The Bedroom:The bedroom floor has a cupboard bed that can be closed with curtains to keep in body heat. Below is a drawer for the baby to sleep in. Some of the painted pieces are made by an 80 year old woman from the Dutch town of Hindeloopen, Annetje Derksen. The walnut high chair is by Englishman, Barry Hipwell. In the middle of the room is a bobbin lace pillow and stand by Carol Hardy, together with a small lace maker's candle stand. The light from the candles would be magnified by glass globes which contained water, giving adequate light on the dark days of winter.
The Attic
The attic is where the young apprentices slept, ate and learned their craft; painting, preparing pigments, canvases and brushes. In my story, De Hooch was their master and trained them. (There is no documentation of de Hooch having apprentices, but many of his contemporaries did). Beyond this open attic space, behind a moveable panel, is the secret room where the family might have hidden a priest. This is a result of building the dolls house before the research was completed. The Calvinist Dutch were not as intolerant of religions as some other countries at the same time and this would not have been necessary.

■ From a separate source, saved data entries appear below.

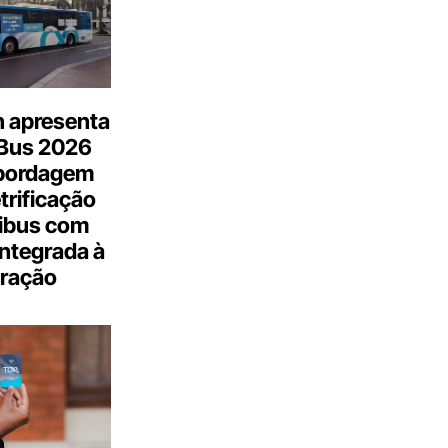
n apresenta
.Bus 2026
bordagem
trificação
ibus com
integrada à
ração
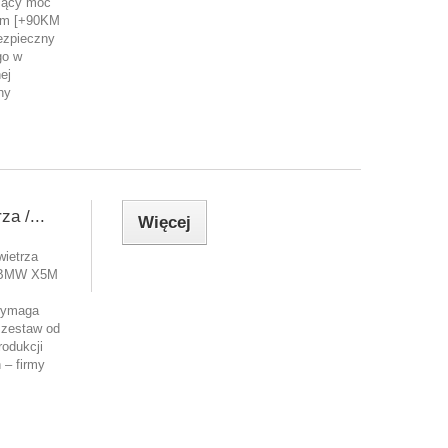
zący moc
Nm [+90KM
ezpieczny
go w
ej
ny
za /...
Więcej
wietrza
o BMW X5M
 wymaga
 zestaw od
rodukcji
 – firmy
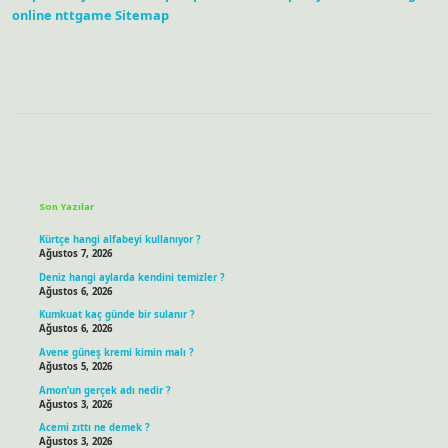
online
nttgame
Sitemap
Sidebar
Son Yazılar
Kürtçe hangi alfabeyi kullanıyor ?
Ağustos 7, 2026
Deniz hangi aylarda kendini temizler ?
Ağustos 6, 2026
Kumkuat kaç günde bir sulanır ?
Ağustos 6, 2026
Avene güneş kremi kimin malı ?
Ağustos 5, 2026
Amon’un gerçek adı nedir ?
Ağustos 3, 2026
Acemi zıttı ne demek ?
Ağustos 3, 2026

Peter Mattinson is a Master in his own right...a Master of Miniature Houses. He was able to create the house of my imagination in three dimensional form, and with no difficulty at all, one believes they are looking at the real thing. I had the house many years before reading the book and watching the movie, "Girl with the Pearl Earring." I was enthralled watching the picture as I felt the actors were walking through my miniature house.

This dolls house was exhibited in the Bruce Museum in Greenwich, Connecticut from November 17, 1999 to January 16, 2000. It has recently (June 2008) been featured on the cover of the Spanish miniature magazine, "Miniaturas, Construccion & Coleccionismo."